- Specialty: Obstetrics

= Cephalopelvic disproportion =

Cephalopelvic disproportion (CPD) exists when the capacity of the pelvis is inadequate to allow the fetus to negotiate the birth canal. This may be due to a small pelvis, a nongynecoid pelvic formation, a large fetus, an unfavorable orientation of the fetus, or a combination of these factors. Certain medical conditions may distort pelvic bones, such as rickets or a pelvic fracture, and lead to CPD.

Transverse diagonal measurement has been proposed as a predictive method.
==Signs and symptoms==
1. Prolonged labor: Labor that does not progress as expected, particularly during the active phase.
2. Failure to progress: Lack of dilation or descent of the baby despite strong contractions.
3. Severe pain: Intense pain that is disproportionate to normal labor pain.
4. Fetal distress: Signs like abnormal heart rate patterns detected via fetal monitoring.
5. Maternal exhaustion: Extreme fatigue in the mother due to prolonged labor.
6. High station: The baby's head remains high in the pelvis and does not descend despite strong contractions.

Diagnosis of CPD usually occurs during labor, often requiring medical interventions such as a cesarean section (C-section) to ensure the safety of both mother and baby.

== Causes ==
A large fetus can be one cause of CPD. A large fetus can be caused by gestational diabetes, postterm pregnancy, genetic factors, and multiparity.

The shape of the pelvis can also be a cause of CPD. The pelvis may be too small, or the shape of the pelvis may be malformed. Shorter women are more likely to have CPD as are adolescents.

== Diagnosis ==
Diagnosis of CPD may be made when there is failure to progress, but not all cases of prolonged labour are the result of CPD. Use of ultrasound to measure the size of the fetus in the womb is controversial, as these methods are often inaccurate and may lead to unnecessary caesarian section; a trial of labour is often recommended even if size of the fetus is estimated to be large.

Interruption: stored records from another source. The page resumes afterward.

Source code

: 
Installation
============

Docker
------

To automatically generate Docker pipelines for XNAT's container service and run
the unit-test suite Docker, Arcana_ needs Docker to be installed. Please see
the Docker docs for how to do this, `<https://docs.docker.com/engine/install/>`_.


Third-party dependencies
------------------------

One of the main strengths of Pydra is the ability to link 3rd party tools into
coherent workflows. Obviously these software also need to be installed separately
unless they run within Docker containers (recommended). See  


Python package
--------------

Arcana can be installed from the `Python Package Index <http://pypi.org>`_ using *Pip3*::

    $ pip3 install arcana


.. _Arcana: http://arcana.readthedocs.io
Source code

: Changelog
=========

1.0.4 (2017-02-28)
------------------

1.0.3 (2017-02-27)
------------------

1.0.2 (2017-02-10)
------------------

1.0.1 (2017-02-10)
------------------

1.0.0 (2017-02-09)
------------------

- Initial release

Theoretically, pelvimetry may identify cephalo-pelvic disproportion. However, a woman's pelvis loosens up before birth (with the help of hormones). A Cochrane review in 2017 found that there was too little evidence to show whether pelvimetry is beneficial and safe when the baby is in cephalic presentation. A review in 2003 came to the conclusion that pelvimetry does not change the management of pregnant women, and recommended that all women should be allowed a trial of labor regardless of pelvimetry results. It considered routine performance of pelvimetry to be a waste of time, a potential liability, and an unnecessary discomfort.

== Treatment ==
In the case of a fetus being too large, some obstetricians recommend induction of labour for earlier delivery. Diagnosis of CPD in active labour will usually result in a Caesarian section.